18 questions that reveal how well your home is actually supporting your health. Developed from the WELL Building Standard and years of wellness-centred residential practice.
The average American spends over 90% of their time indoors. The quality of that environment — the air you breathe, the light you wake up to, the materials surrounding you, the noise you absorb — directly shapes your energy, sleep, mood, and long-term health.
Select an answer for each question below. Your score and personalised insights will appear automatically at the bottom once you complete all 18 questions.
The air inside most homes is 2 to 5 times more polluted than outdoor air. Poor ventilation, off-gassing materials, and uncontrolled moisture are the primary culprits — and most homeowners are unaware of the problem.
Does your home have a mechanical ventilation system — such as an ERV or HRV — or a dedicated fresh air strategy?

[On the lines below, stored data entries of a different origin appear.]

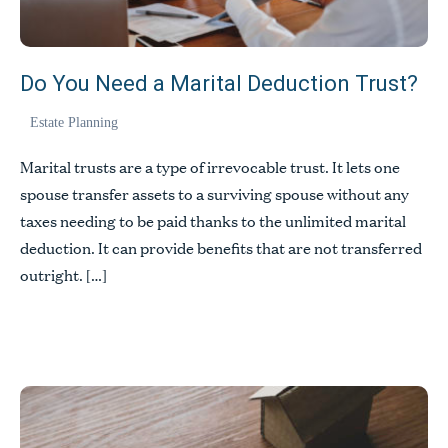
Do You Need a Marital Deduction Trust?
Estate Planning
Marital trusts are a type of irrevocable trust. It lets one
spouse transfer assets to a surviving spouse without any
taxes needing to be paid thanks to the unlimited marital
deduction. It can provide benefits that are not transferred
outright. […]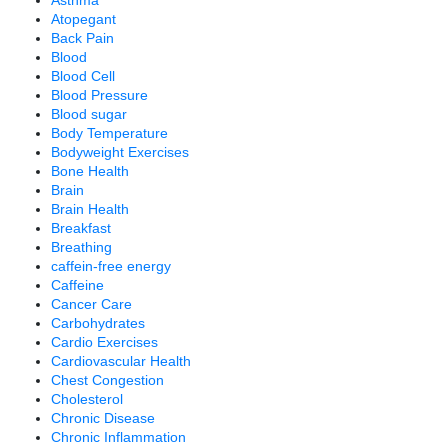
Atopegant
Back Pain
Blood
Blood Cell
Blood Pressure
Blood sugar
Body Temperature
Bodyweight Exercises
Bone Health
Brain
Brain Health
Breakfast
Breathing
caffein-free energy
Caffeine
Cancer Care
Carbohydrates
Cardio Exercises
Cardiovascular Health
Chest Congestion
Cholesterol
Chronic Disease
Chronic Inflammation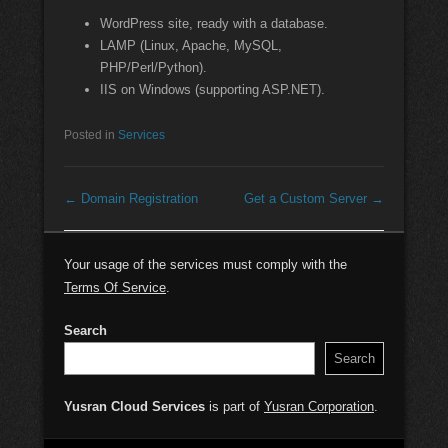
WordPress site, ready with a database.
LAMP (Linux, Apache, MySQL,
PHP/Perl/Python).
IIS on Windows (supporting ASP.NET).
Posted in
Services
Post navigation
←
Domain Registration
Get a Custom Server
→
Your usage of the services must comply with the
Terms Of Service
.
Search
Search
Yusran Cloud Services
is part of
Yusran Corporation
.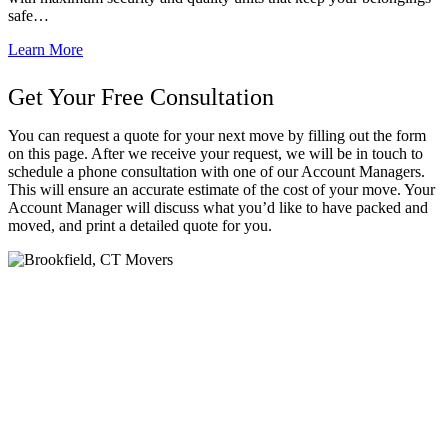
safe…
Learn More
Get Your Free Consultation
You can request a quote for your next move by filling out the form
on this page. After we receive your request, we will be in touch to
schedule a phone consultation with one of our Account Managers.
This will ensure an accurate estimate of the cost of your move. Your
Account Manager will discuss what you’d like to have packed and
moved, and print a detailed quote for you.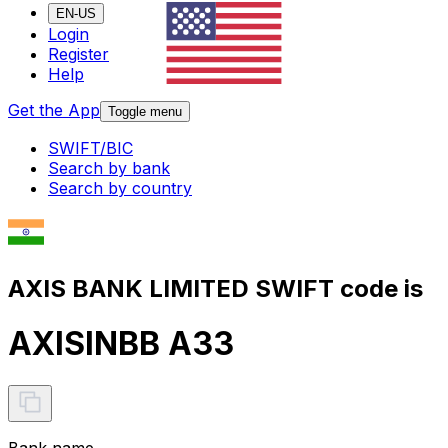
EN-US
Login
Register
Help
Get the App
Toggle menu
SWIFT/BIC
Search by bank
Search by country
AXIS BANK LIMITED SWIFT code is
AXISINBB A33
Bank name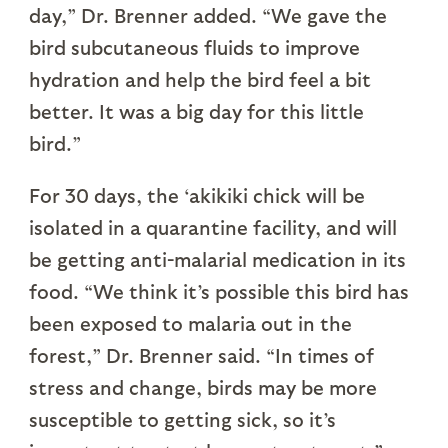
day,” Dr. Brenner added. “We gave the
bird subcutaneous fluids to improve
hydration and help the bird feel a bit
better. It was a big day for this little
bird.”
For 30 days, the ‘akikiki chick will be
isolated in a quarantine facility, and will
be getting anti-malarial medication in its
food. “We think it’s possible this bird has
been exposed to malaria out in the
forest,” Dr. Brenner said. “In times of
stress and change, birds may be more
susceptible to getting sick, so it’s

Without fresh air exchange, CO₂ levels rise overnight. This impairs cognitive function and sleep quality.
Are the finishes, flooring, paints, and adhesives in your home low-VOC or zero-VOC certified?
Volatile Organic Compounds off-gas from conventional materials for years, contributing to headaches, respiratory issues, and long-term health risks.
What rating are your HVAC filters, and how consistently are they replaced?
Standard fiberglass filters capture less than 20% of fine particulate matter. MERV-13 and above captures over 85%.
Is there any visible mold, persistent musty odour, or known moisture intrusion in your home?
Mold releases mycotoxins that cause respiratory illness, fatigue, and cognitive fog — conditions often misdiagnosed for years.
What your home is made of matters. Natural, minimally processed materials support a healthier indoor environment than synthetic alternatives manufactured for cost or convenience.
How would you describe the primary materials in your home — floors, walls, cabinetry, and furniture?
Plastics, foams, and vinyl composites often contain plasticizers and flame retardants that off-gas continuously and accumulate in household dust.
Are your upholstered furniture, mattresses, and insulation free from polyurethane foam as a primary fill?
Polyurethane foam is a significant source of flame retardant chemicals linked to hormonal disruption and neurological effects, particularly in children.
What are the kitchen and bathroom surfaces in your home made from?
Laminate and resin-based surfaces degrade over time and contribute to indoor air quality decline through off-gassing adhesives and coatings.
Light is the primary signal that regulates your sleep-wake cycle. Most homes deliver the wrong kind of light at the wrong time of day, disrupting sleep without homeowners realising the cause.
How much natural daylight do your main living areas and bedroom receive during the day?
Natural daylight suppresses melatonin production during the day, which in turn improves night-time sleep quality and depth.
How would you describe your evening lighting at home after 8pm?
Blue-spectrum light in the evening delays melatonin onset by 1 to 3 hours, suppressing sleep quality even when you feel tired.
Can your bedroom be made fully dark at night — no light from outside or hallways?
Even low levels of ambient light during sleep disrupt REM cycles and increase risk of metabolic disruption.
Temperature inconsistency is not just uncomfortable — it is a sign of an inefficient building envelope that wastes energy, promotes moisture, and compromises your health.
How consistently comfortable is the temperature throughout your home, room to room?
Temperature inconsistency indicates air sealing deficiencies and thermal bridging that drive energy costs and moisture risk.
Does your home maintain indoor humidity between 40 and 60% year-round?
Below 30%: skin and respiratory irritation, virus transmission increases. Above 65%: mold risk escalates rapidly.
Can your bedroom maintain a nighttime temperature between 65 and 68°F?
Core body temperature must drop 2 to 3 degrees F to initiate sleep. A cool bedroom supports this process naturally.
Chronic noise exposure, even at levels below conscious awareness, elevates cortisol, disrupts sleep, and degrades cognitive performance over time.
How isolated is your bedroom from traffic, HVAC noise, and household sound at night?
The WHO recommends nighttime outdoor noise below 40dB. Most urban and suburban bedrooms routinely exceed this threshold.
Can you work or rest at home without frequent noise interruptions from other rooms or outside?
Sound privacy enables deep work and recovery. Both are impaired in acoustically open floor plans without thoughtful architectural design.
How a space is organised, its proportions, its connection to nature, and its support for daily movement all have measurable effects on mood, stress, and long-term health.
Do the areas where you spend the most time have views to the outdoors — trees, sky, or greenery?
Research on biophilic design shows that even brief visual access to nature lowers cortisol and blood pressure measurably.
Does your home's layout naturally encourage movement throughout the day?
Passive architecture can either encourage or suppress movement. The layout itself is a measurable health determinant.
After a long day, does your home feel genuinely calm and restorative?
This is the ultimate test: your home should actively restore you, not passively receive you. Design, proportion, light, and materials all contribute.